The Reality of Colourism | Rebone Masemola

Like many middle-class kids growing up in the late 90s and early 2000s, I grew up watching animated Disney cartoons and romcoms that told clichéd stories of white fairy tale princesses who were always waiting to be rescued by an equally white prince on a horse or in a nice car. Our screens brought to life the unrealistic lives of these pale girls and women with silky long hair that black girls with coarse hair and brown skin could personally never attain. We would all sit and watch in admiration as they go through trial and tribulations while we cheer for them to get whatever their heart desired.

In a patriarchal and Hollywood fashion, many of these damsels in distress were in search of a man who could save them to live happily ever after. In those stories, I saw a world where women’s narratives were always told through the male perspective, and women’s beauty was constantly being defined and displayed for men’s pleasure. These white women that I couldn’t relate to were only worshipped for their beauty, they never seemed to own their narrative because they had no power to self-define.

Back then we were young and impressionable, and so such imagery implanted subjective notions of beauty into our psyches. They served as the foundations to a struggle with an inferiority complex about being a black woman in the world, and this insecurity about where I belonged. Indeed, our fight for visibility survived long into adulthood. Many of us learnt about notions of beauty from watching these Disney princesses who had men devoted to their worship, and jealous women, siblings and evil stepmothers who were willing to kill them for their beauty. I saw women being pitted against each other as though one woman’s beauty took away from the beauty of other women around her. In those stories, there could only ever be one of us shining at any given time.

But also part of the tragedy lay in the realisation that at no point during my childhood was I ever able to imagine myself or any other brown girl as the type of beauty that could ever earn the pursuits and admirations the girls on my screens received. I didn’t have the ‘right’ flawlessly pale skin tone, thin enough body, texture of hair and the mainstream beauty to pull it off. These subtle images were symbolic of a greater culture that subconsciously implied that such depictions were representative of what was considered ‘normal’ or ‘acceptable’ features for human beings (Glenn, 2008; Hunter, 2011). This was an act socially and institutionally enforced by a white supremacist system that set Eurocentric features as the default for mainstream beauty.

Recorded data ▸
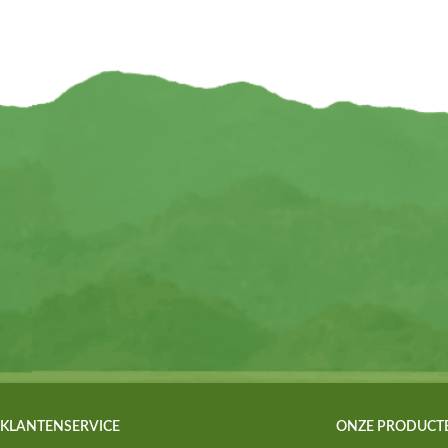
KLANTENSERVICE
ONZE PRODUCT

Exercise set ▸
- A) In the essay on colourism, why could the writer never imagine a brown girl as the kind of beauty that earned the admiration shown on screen?
- B) For each statement, say yes or no according to the essay on colourism, and quote the words that decide it: (i) The women's narratives in those stories were told through the male perspective. (ii) The princesses owned their narratives. (iii) The fight for visibility ended with childhood.

Answer set ▸
- A) The writer lacked what those screens presented as required: the "right" flawlessly pale skin tone, a thin enough body, the right hair texture and the mainstream beauty to pull it off.

- B)
(i) Yes: "women’s narratives were always told through the male perspective"
(ii) No: "they never seemed to own their narrative because they had no power to self-define"
(iii) No: "our fight for visibility survived long into adulthood"